Directions: Preheat oven to 400˚F. Grease a 9”x9” baking dish with olive oil, sprinkle with the lemon zest, and set aside.
Put the summer squash in a colander in the sink and toss with 1/2 teaspoon of the salt and allow to drain for 10-15 minutes.
Using a food processor or a hand blender, puree the oregano, parsley, garlic, 1/4 tsp. salt, crushed red pepper flakes and olive oil.
Melt the butter in a small saucepan over medium heat. Cook until it turns brown and fragrant, 2-3 minutes, then add the bread crumbs and stir until they’re well coated.

Put the drained squash in a large bowl, add the potatoes and two-thirds of the oregano-parsley sauce and toss to coat. Stir in the cheese and half the breadcrumbs. Taste and add more salt or crushed red pepper if needed.

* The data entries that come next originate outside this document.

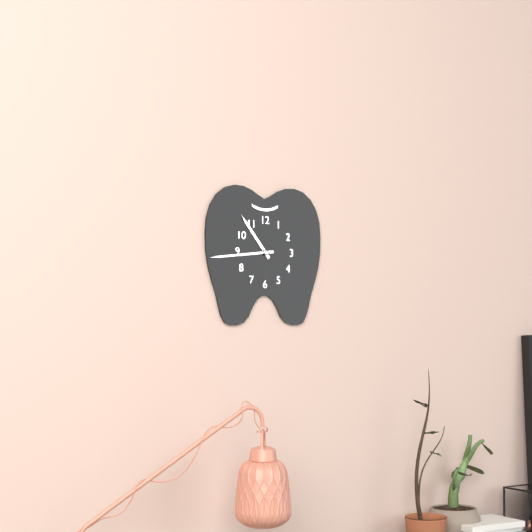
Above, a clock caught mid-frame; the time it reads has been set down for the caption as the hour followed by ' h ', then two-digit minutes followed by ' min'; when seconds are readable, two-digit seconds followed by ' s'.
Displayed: 10 h 44 min
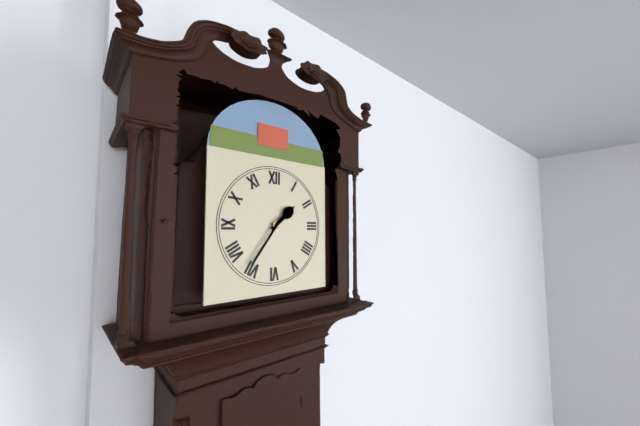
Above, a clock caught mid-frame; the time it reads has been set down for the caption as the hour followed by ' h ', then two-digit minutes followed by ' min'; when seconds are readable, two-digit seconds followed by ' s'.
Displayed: 1 h 36 min
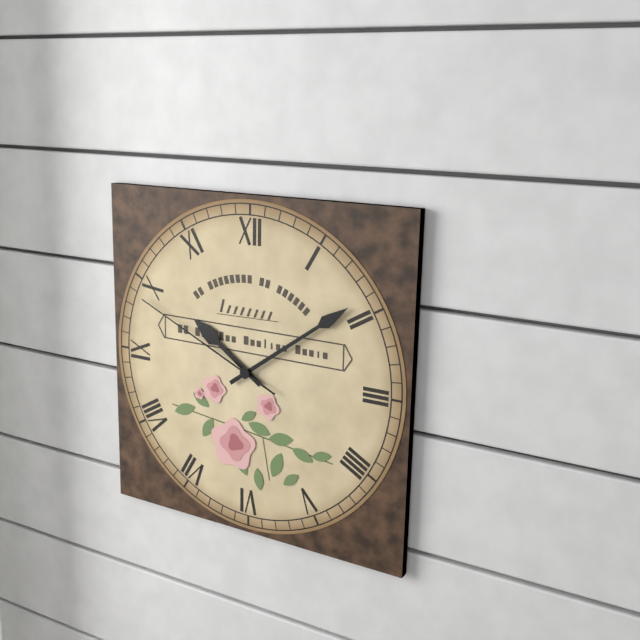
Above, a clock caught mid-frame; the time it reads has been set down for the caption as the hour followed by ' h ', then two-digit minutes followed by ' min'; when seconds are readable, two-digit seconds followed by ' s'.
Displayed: 10 h 09 min 49 s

Transfer the squash and potatoes to the prepared baking dish and sprinkle with the rest of the bread crumbs. Bake for 40-50 minutes, until the potatoes are tender. Serve warm from the oven drizzled with the rest of the oregano-parsley sauce. Makes six servings.

Star Recommends: Maggio Petit Sirah: Fruit-forward nose
blueberries and dark cherries—with just enough peppery notes that lingered on into a soft, mellow finish. A flashy red that is not too over powering to pair with the summer squash.

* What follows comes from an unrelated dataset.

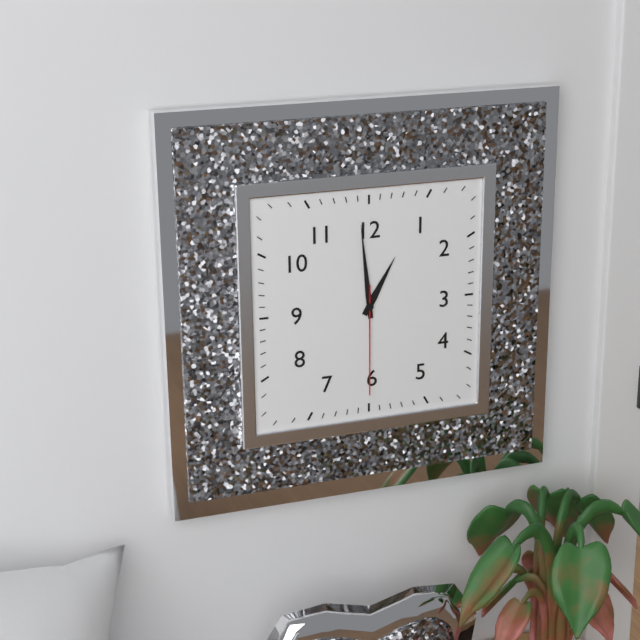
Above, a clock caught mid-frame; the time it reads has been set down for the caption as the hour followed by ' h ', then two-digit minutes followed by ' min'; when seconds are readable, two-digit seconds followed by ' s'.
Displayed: 12 h 59 min 30 s
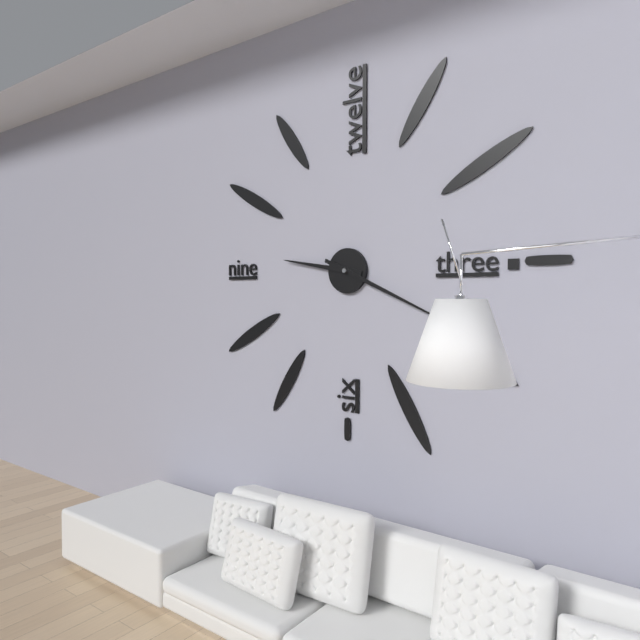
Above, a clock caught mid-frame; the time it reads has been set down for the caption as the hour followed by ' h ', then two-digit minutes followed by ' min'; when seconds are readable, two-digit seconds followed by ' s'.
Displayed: 9 h 19 min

Cucumber Watermelon Salad with Hoisin-Lime Dressing
Adapted from
This Vietnamese-style salad is a great accompaniment to summer’s barbequed foods.

  • 1 1/2 large seedless cucumbers, cut into 1/2 inch pieces
  • 3 c. cubed watermelon (1/2-inch cubes)
  • 3 1/2 Tbs. fresh lime juice
  • 3 Tbs. hoisin sauce
  • 1/4 c. cilantro, fresh, chopped
  • 2 Tbs. mint, fresh, chopped
  • 1/3 c. coarsely chopped peanuts

Directions: Place the cucumbers and watermelon in a large bowl, covered, and refrigerate for at least 15 minutes and up to 4 hours. Drain the excess liquid.
In a small bowl, whisk together the lime juice and hoisin sauce. Drizzle over the cucumber and watermelon and toss to coat. Top with cilantro, mint, and peanuts. Makes six servings.

Star Recommends: Tiamo Organic Prosecco
Fresh and rich fruity aromas of apple and pear with a hint of citrus fruit that fade into the floral bouquet. The Tiamo Prosecco pairs well with lighter cuisine food, especially fish/shellfish and softer cheeses. It’s an ideal aperitif and with any appetizer. It is also an excellent base for cocktails—such as the Bellini or Mimosa.